Each entry below must be given again word for word, with no pictures.

*** Opening RECORDS FOR THE EXERCISE ***

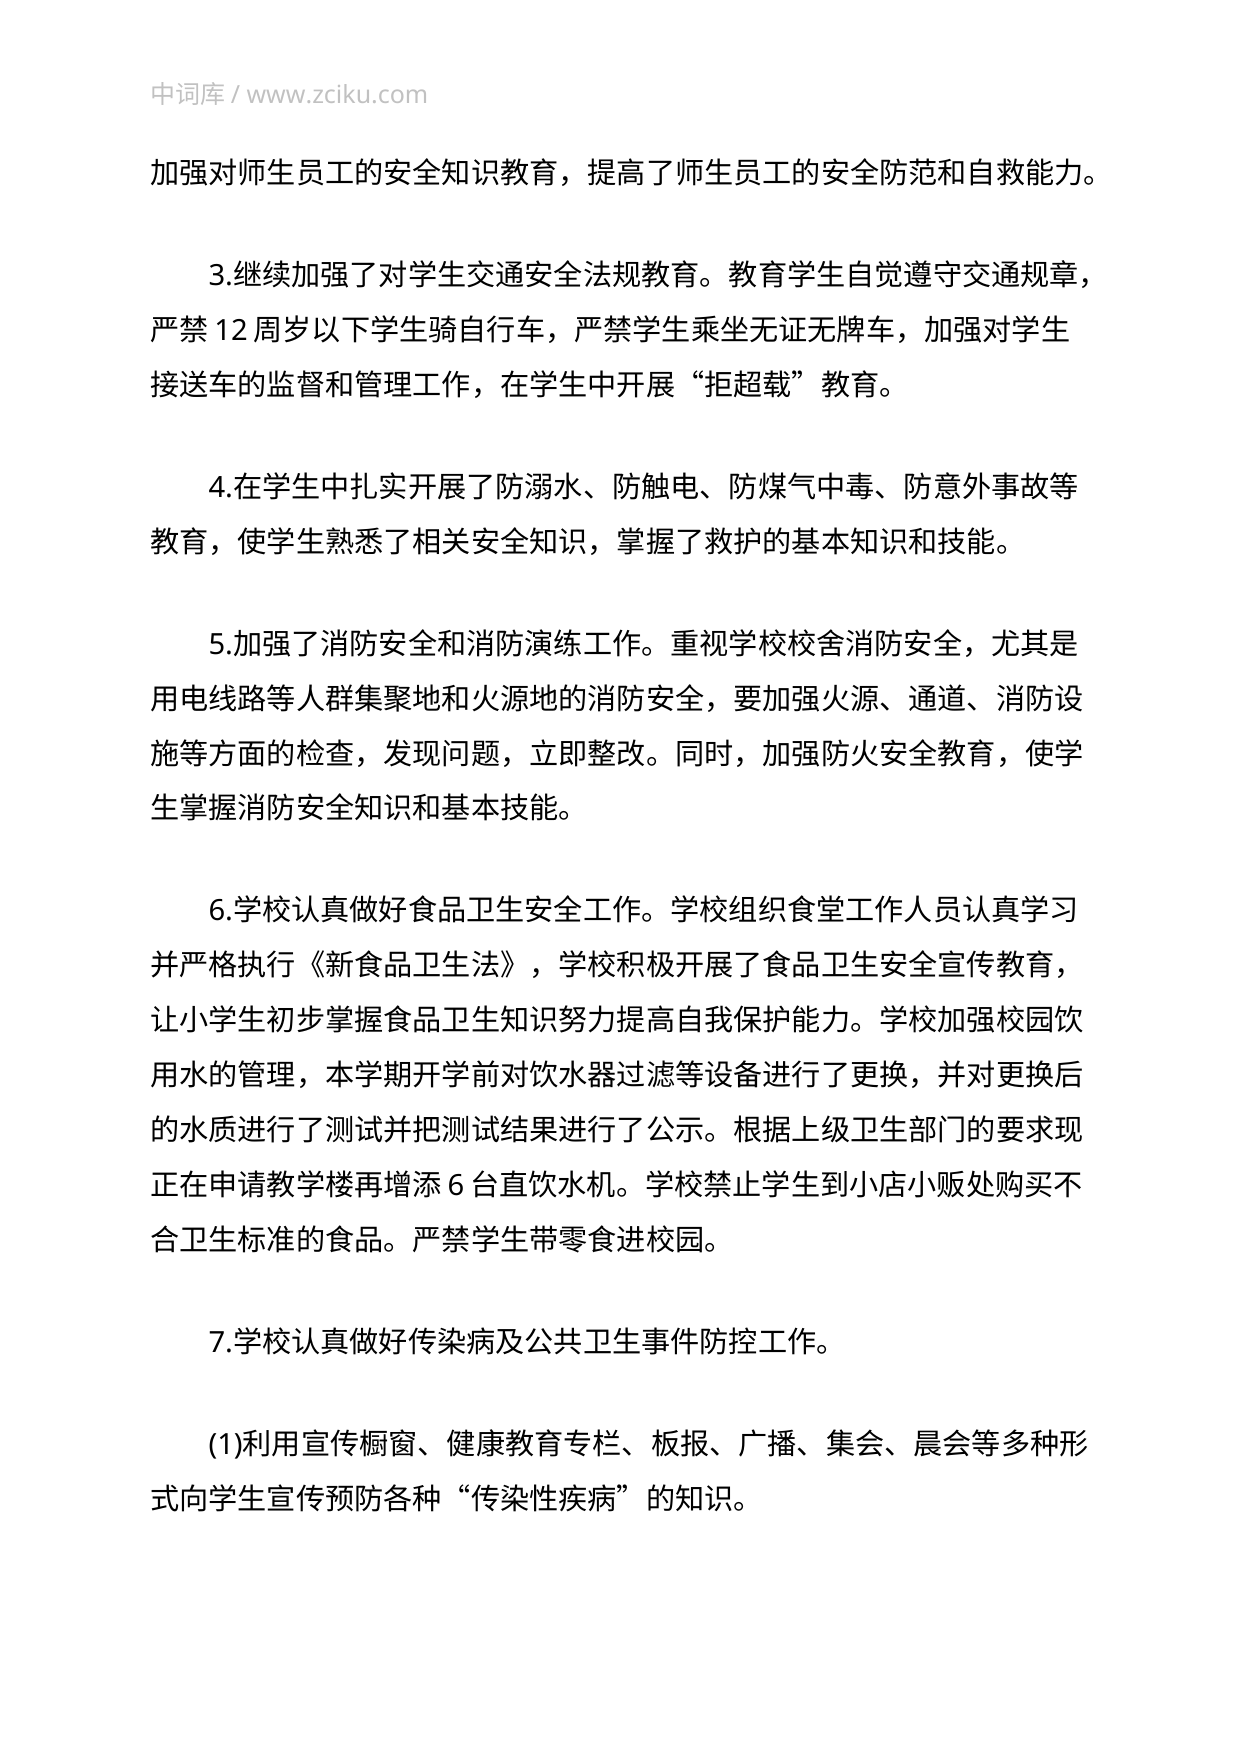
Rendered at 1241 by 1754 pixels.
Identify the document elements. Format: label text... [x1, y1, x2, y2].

text 5.加强了消防安全和消防演练工作。重视学校校舍消防安全，尤其是用电线路等人群集聚地和火源地的消防安全，要加强火源、通道、消防设施等方面的检查，发现问题，立即整改。同时，加强防火安全教育，使学生掌握消防安全知识和基本技能。 [150, 620, 1090, 827]
text 6.学校认真做好食品卫生安全工作。学校组织食堂工作人员认真学习并严格执行《新食品卫生法》，学校积极开展了食品卫生安全宣传教育，让小学生初步掌握食品卫生知识努力提高自我保护能力。学校加强校园饮用水的管理，本学期开学前对饮水器过滤等设备进行了更换，并对更换后的水质进行了测试并把测试结果进行了公示。根据上级卫生部门的要求现正在申请教学楼再增添6台直饮水机。学校禁止学生到小店小贩处购买不合卫生标准的食品。严禁学生带零食进校园。 [150, 887, 1090, 1259]
text 3.继续加强了对学生交通安全法规教育。教育学生自觉遵守交通规章，严禁12周岁以下学生骑自行车，严禁学生乘坐无证无牌车，加强对学生接送车的监督和管理工作，在学生中开展“拒超载”教育。 [150, 252, 1090, 404]
text 4.在学生中扎实开展了防溺水、防触电、防煤气中毒、防意外事故等教育，使学生熟悉了相关安全知识，掌握了救护的基本知识和技能。 [150, 463, 1090, 561]
text (1)利用宣传橱窗、健康教育专栏、板报、广播、集会、晨会等多种形式向学生宣传预防各种“传染性疾病”的知识。 [150, 1420, 1090, 1517]
text 7.学校认真做好传染病及公共卫生事件防控工作。 [150, 1318, 1090, 1361]
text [150, 150, 1090, 192]
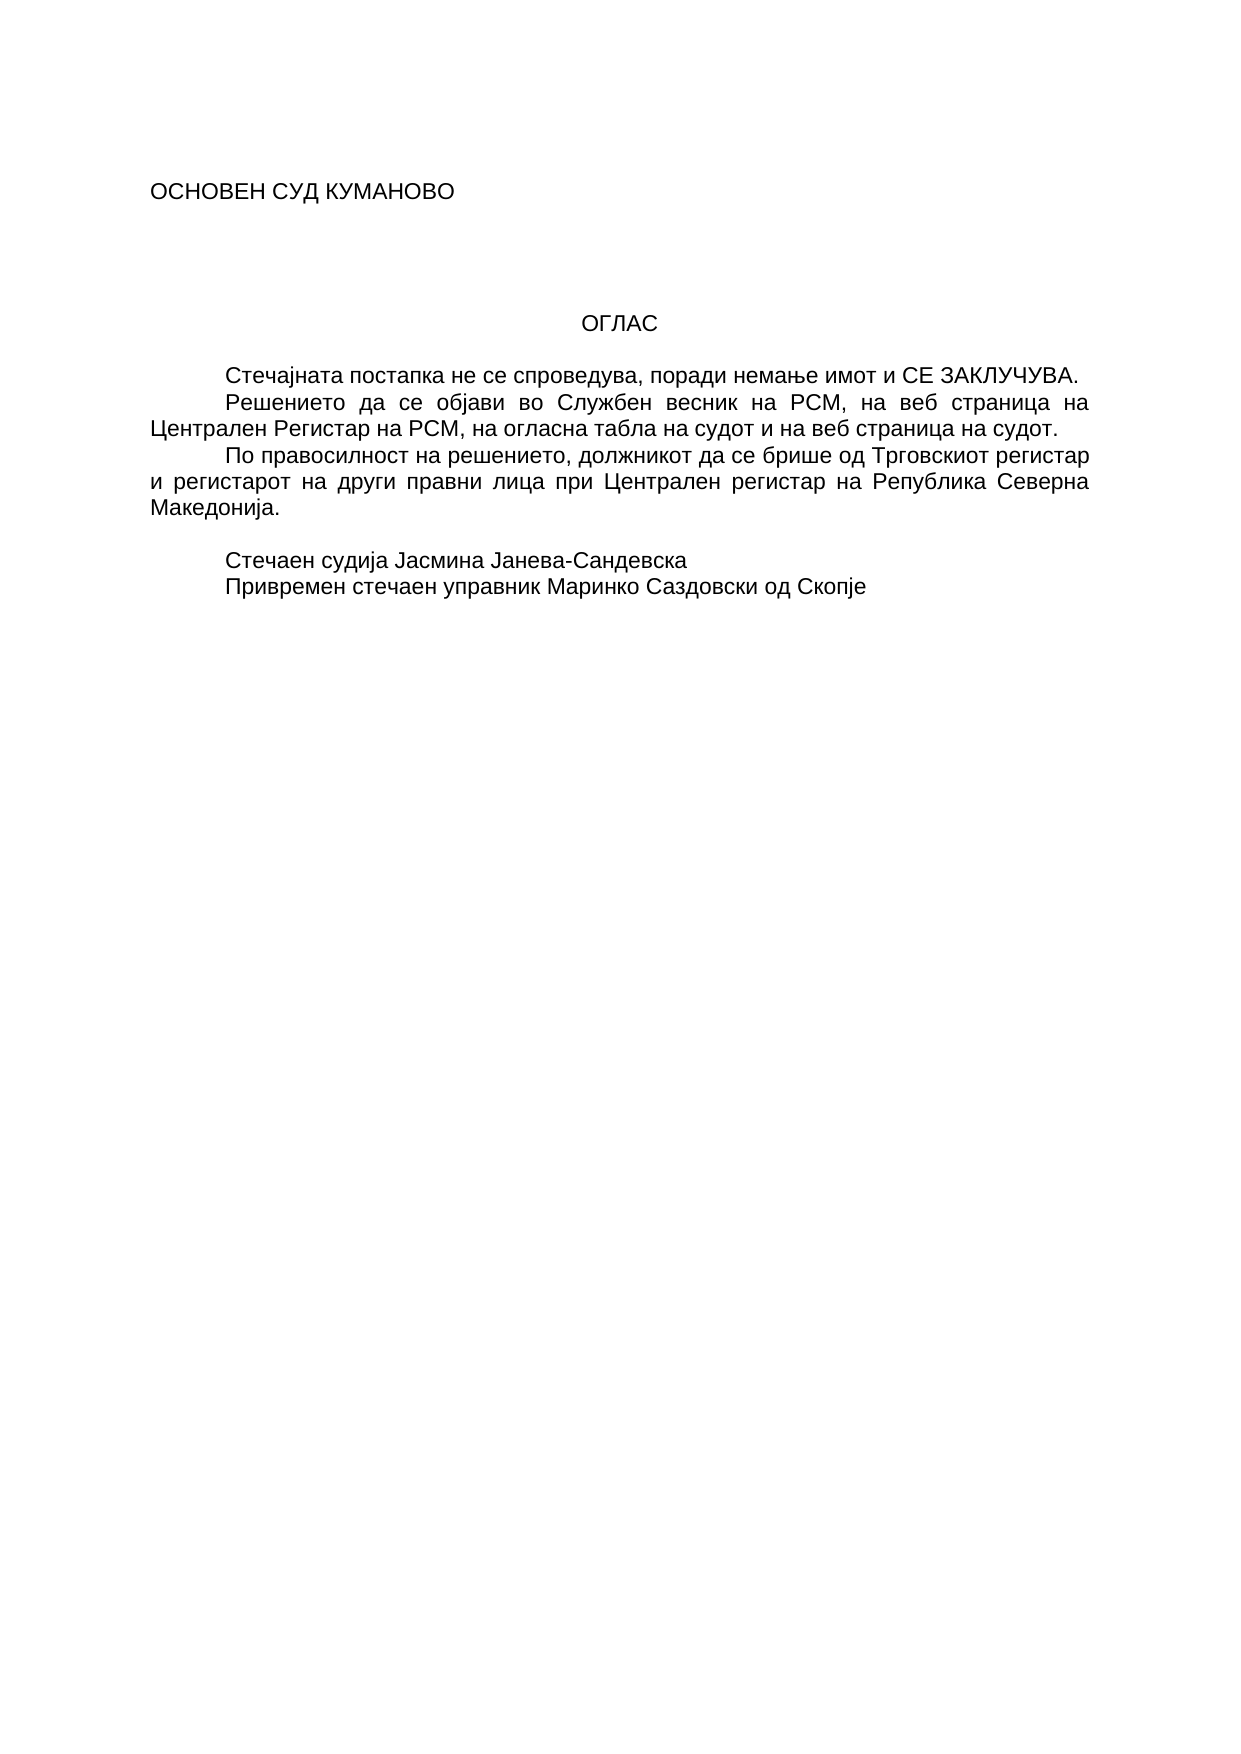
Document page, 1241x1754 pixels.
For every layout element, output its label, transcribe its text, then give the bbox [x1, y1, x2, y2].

*** Closing RECORDS FOR THE EXERCISE ***

* EXPECTED ANSWER *
Rendered at 1241 by 1754 pixels.
Identify the document elements. Format: label text... [x1, y1, x2, y2].

text 5.加强了消防安全和消防演练工作。重视学校校舍消防安全，尤其是用电线路等人群集聚地和火源地的消防安全，要加强火源、通道、消防设施等方面的检查，发现问题，立即整改。同时，加强防火安全教育，使学生掌握消防安全知识和基本技能。 [150, 620, 1090, 827]
text 6.学校认真做好食品卫生安全工作。学校组织食堂工作人员认真学习并严格执行《新食品卫生法》，学校积极开展了食品卫生安全宣传教育，让小学生初步掌握食品卫生知识努力提高自我保护能力。学校加强校园饮用水的管理，本学期开学前对饮水器过滤等设备进行了更换，并对更换后的水质进行了测试并把测试结果进行了公示。根据上级卫生部门的要求现正在申请教学楼再增添6台直饮水机。学校禁止学生到小店小贩处购买不合卫生标准的食品。严禁学生带零食进校园。 [150, 887, 1090, 1259]
text 3.继续加强了对学生交通安全法规教育。教育学生自觉遵守交通规章，严禁12周岁以下学生骑自行车，严禁学生乘坐无证无牌车，加强对学生接送车的监督和管理工作，在学生中开展“拒超载”教育。 [150, 252, 1090, 404]
text 4.在学生中扎实开展了防溺水、防触电、防煤气中毒、防意外事故等教育，使学生熟悉了相关安全知识，掌握了救护的基本知识和技能。 [150, 463, 1090, 561]
text (1)利用宣传橱窗、健康教育专栏、板报、广播、集会、晨会等多种形式向学生宣传预防各种“传染性疾病”的知识。 [150, 1420, 1090, 1517]
text 7.学校认真做好传染病及公共卫生事件防控工作。 [150, 1318, 1090, 1361]
text [150, 150, 1090, 192]
Document page, 1241x1754 pixels.
For every layout element, output its label, transcribe its text, then give the bbox [x1, y1, x2, y2].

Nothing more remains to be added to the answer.